WHAT YOU WILL DO:
a: Summarize the passage on deep learning in three sentences.
b: Please retype the passage on deep learning word for word, starting at "Similarly, naively coding" and ending at "literature a bit!".

PASSAGE GIVEN:
----------

Similarly, naively coding up deep autoencoders for the mortality data that is also discussed in the paper turned out to be a major learning when writing the paper – these just did not converge despite the many attempts at tuning the hyperparameters. I only managed to find a decent solution using greedy unsupervised learning (Hinton and Salakhutdinov 2006) of autoencoder layers.

Therefore a conclusion if you encounter a problem to which you want to apply Deep Learning – be aware that ReLus plus depth might not work and you might need to dig into the literature a bit!

When DL works, it really works!

This is connected to the next idea. Once I found a way of training the autoencoders, the results were fantastic and by far exceeded my expectations (and the performance of the Lee-Carter benchmark for mortality forecasting). Also, once I had the embedding layers working on the French MTPL dataset, the results were better than any other technique I could (or can) find. I was also impressed by the intuitive meaning of the learned embeddings, which I discuss in some detail in the paper, and the fact that plugging these embeddings back into the vanilla GLM resulted in a substantial performance boost.

----------

Collection entries
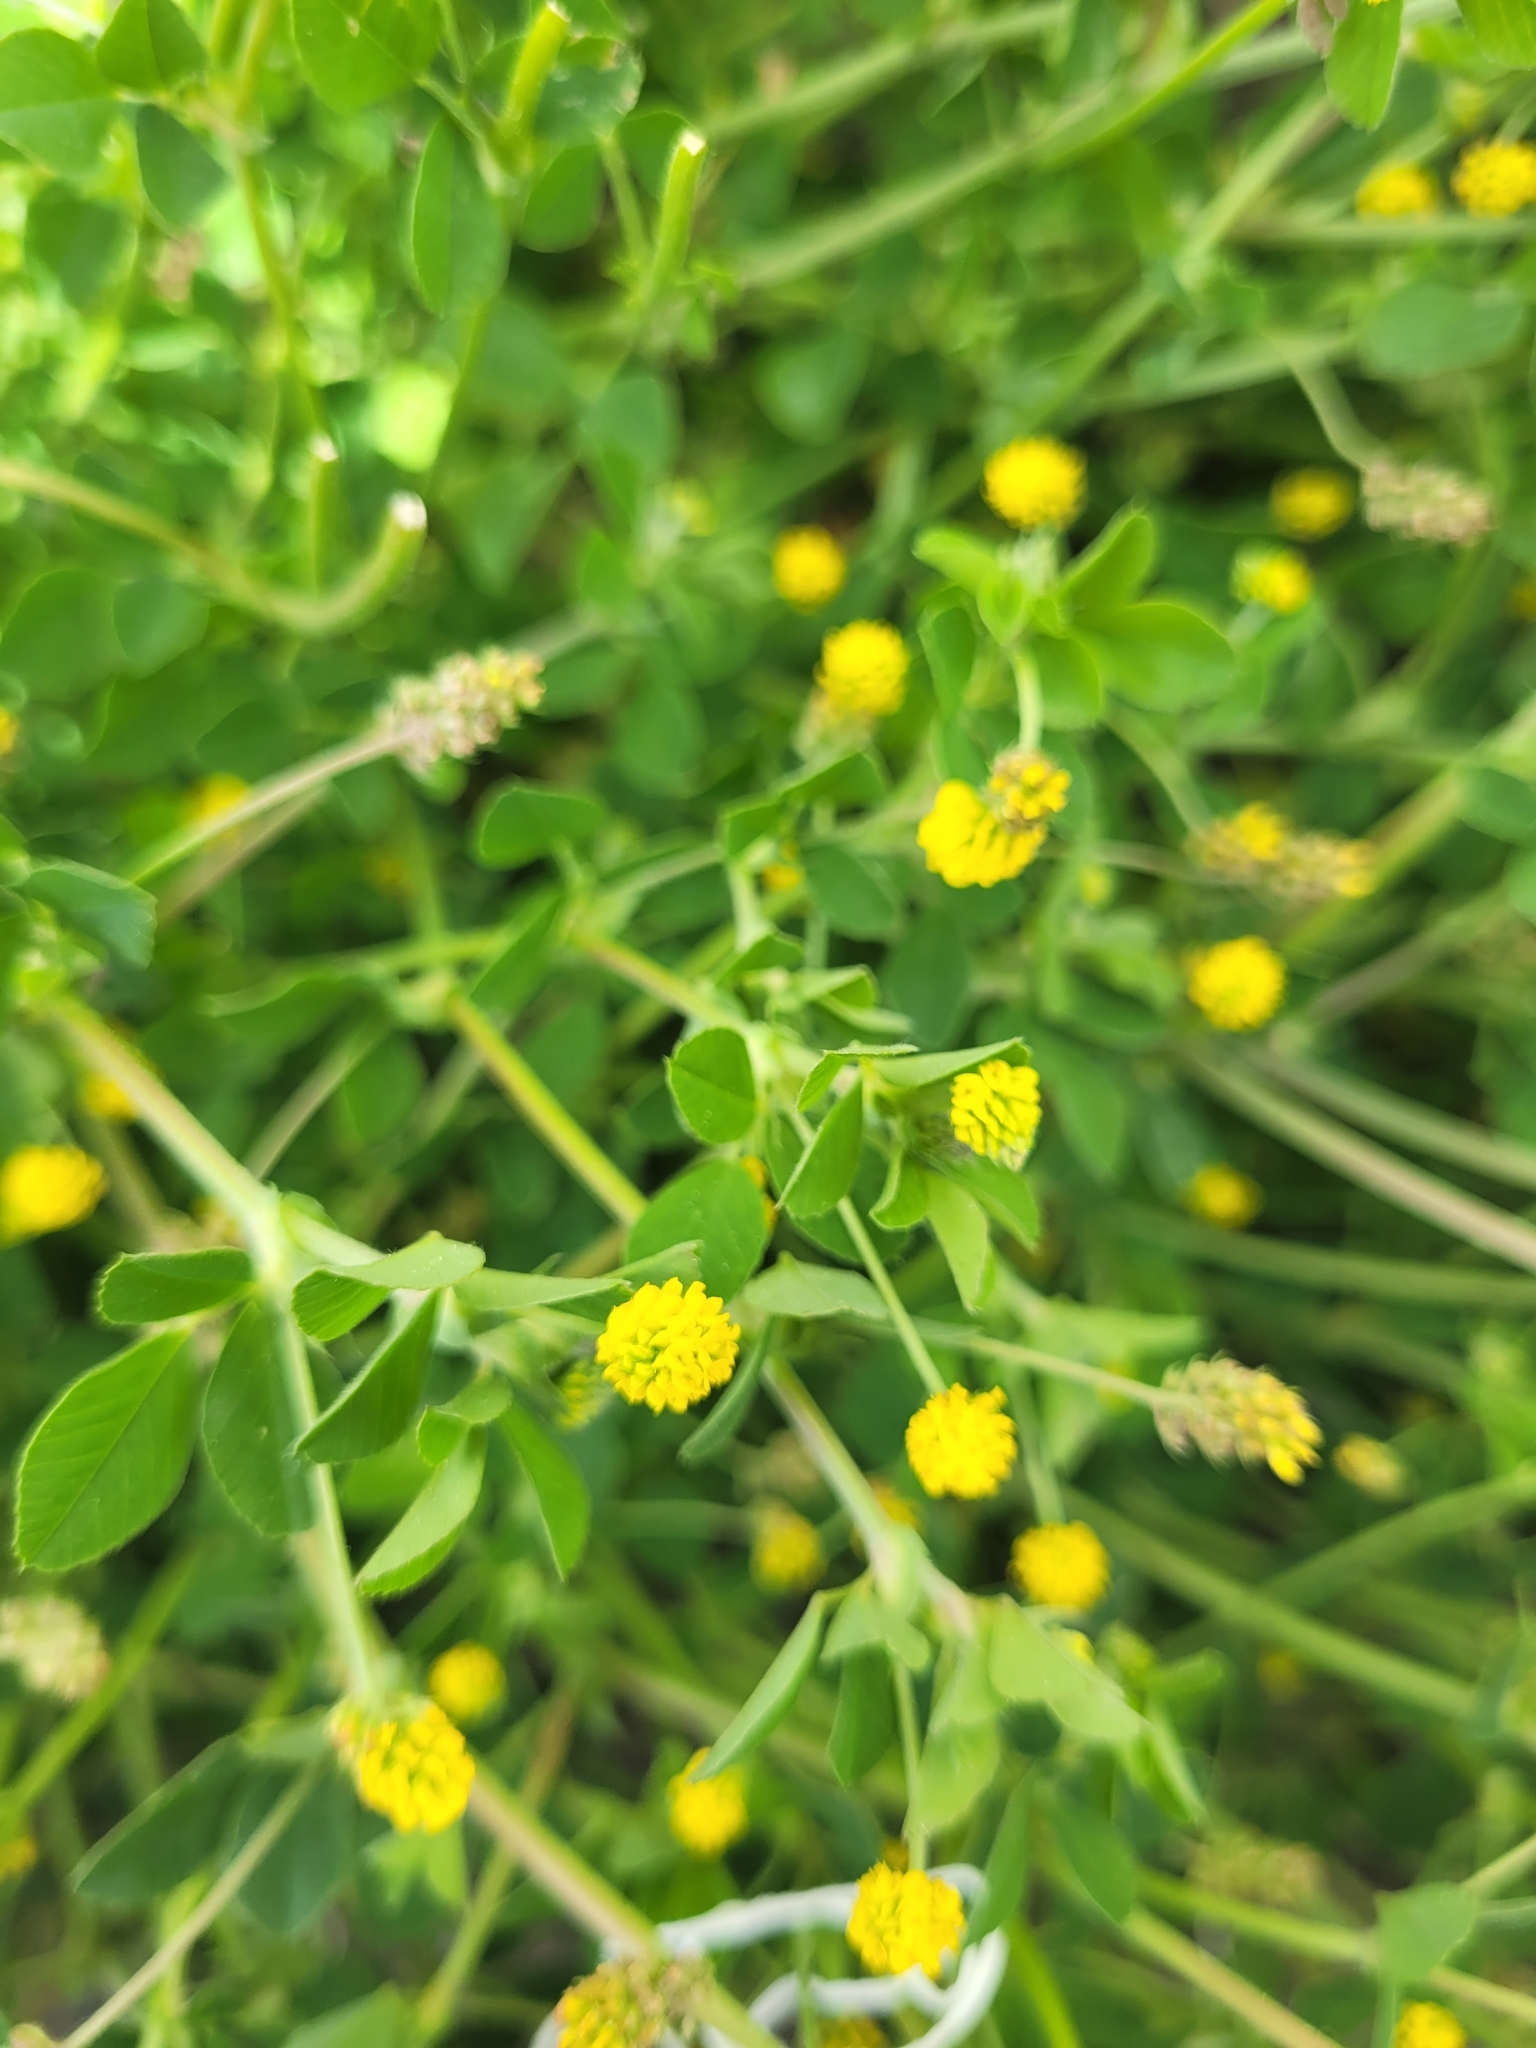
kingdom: Plantae
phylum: Tracheophyta
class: Magnoliopsida
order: Fabales
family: Fabaceae
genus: Medicago
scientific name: Medicago lupulina
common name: Black medick
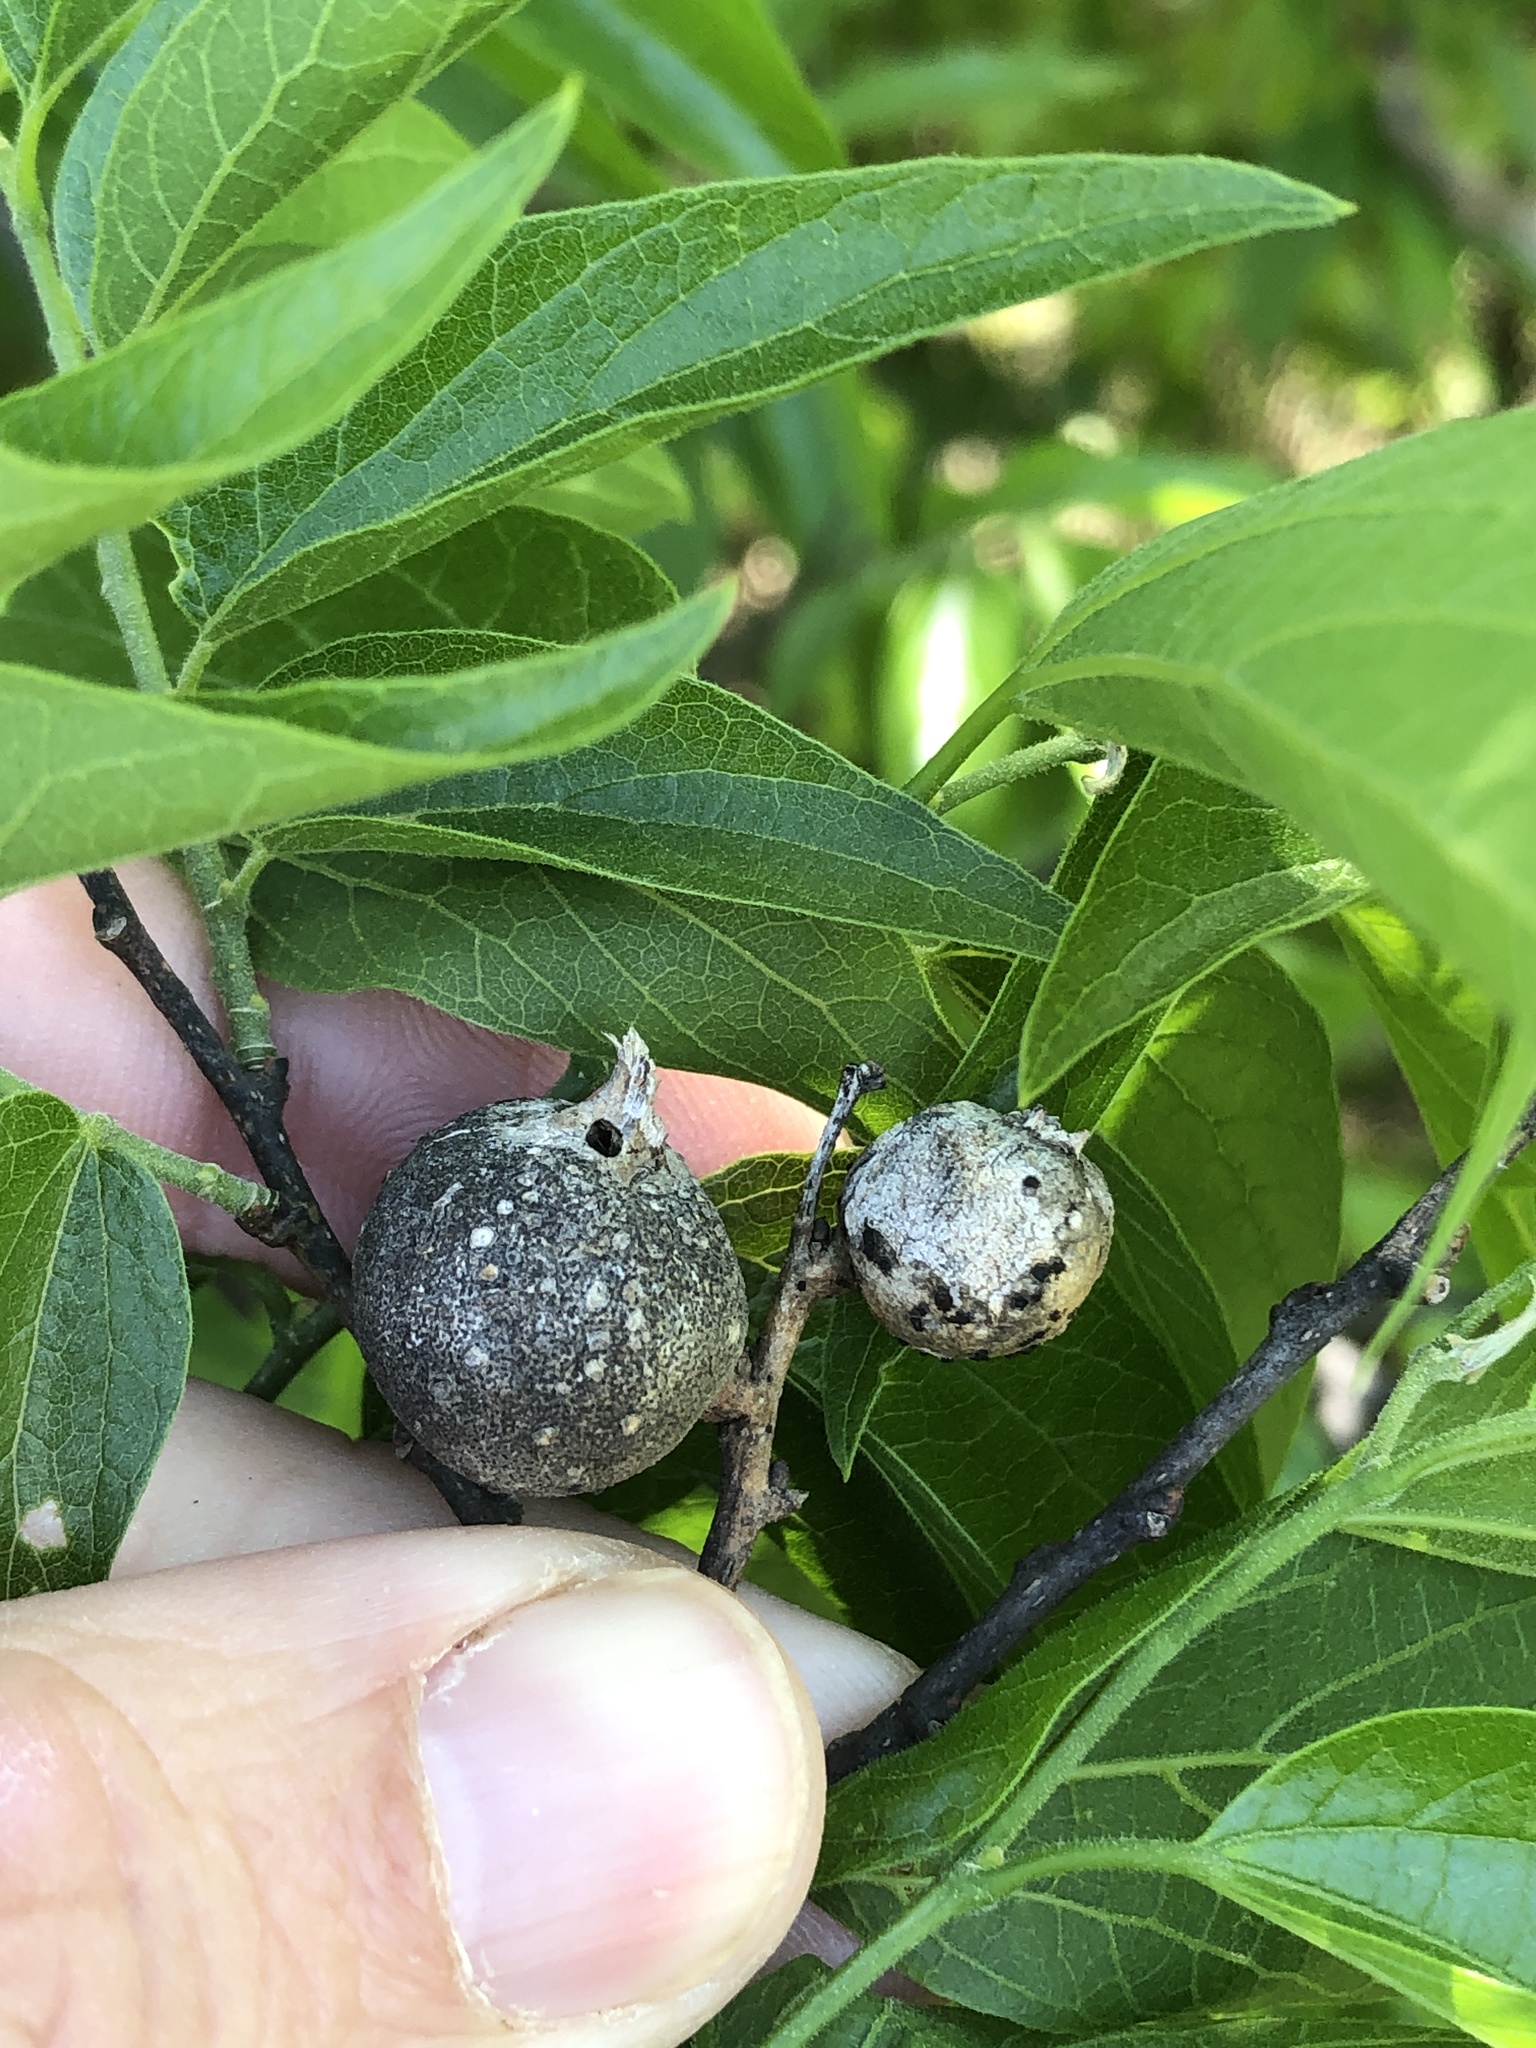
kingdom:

----------

OUTPUTS FOR THE TASKS:
a: Deep autoencoders for the mortality data would not converge despite many attempts at tuning the hyperparameters, and a decent solution came only through greedy unsupervised learning of the autoencoder layers. The lesson is that ReLUs plus depth might not work and some digging into the literature may be needed. Once training worked, the autoencoders far exceeded expectations and the Lee-Carter benchmark, and embedding layers on the French MTPL dataset beat every other technique found, with intuitive learned embeddings that gave the vanilla GLM a substantial performance boost.

b:
Similarly, naively coding up deep autoencoders for the mortality data that is also discussed in the paper turned out to be a major learning when writing the paper – these just did not converge despite the many attempts at tuning the hyperparameters. I only managed to find a decent solution using greedy unsupervised learning (Hinton and Salakhutdinov 2006) of autoencoder layers.

Therefore a conclusion if you encounter a problem to which you want to apply Deep Learning – be aware that ReLus plus depth might not work and you might need to dig into the literature a bit!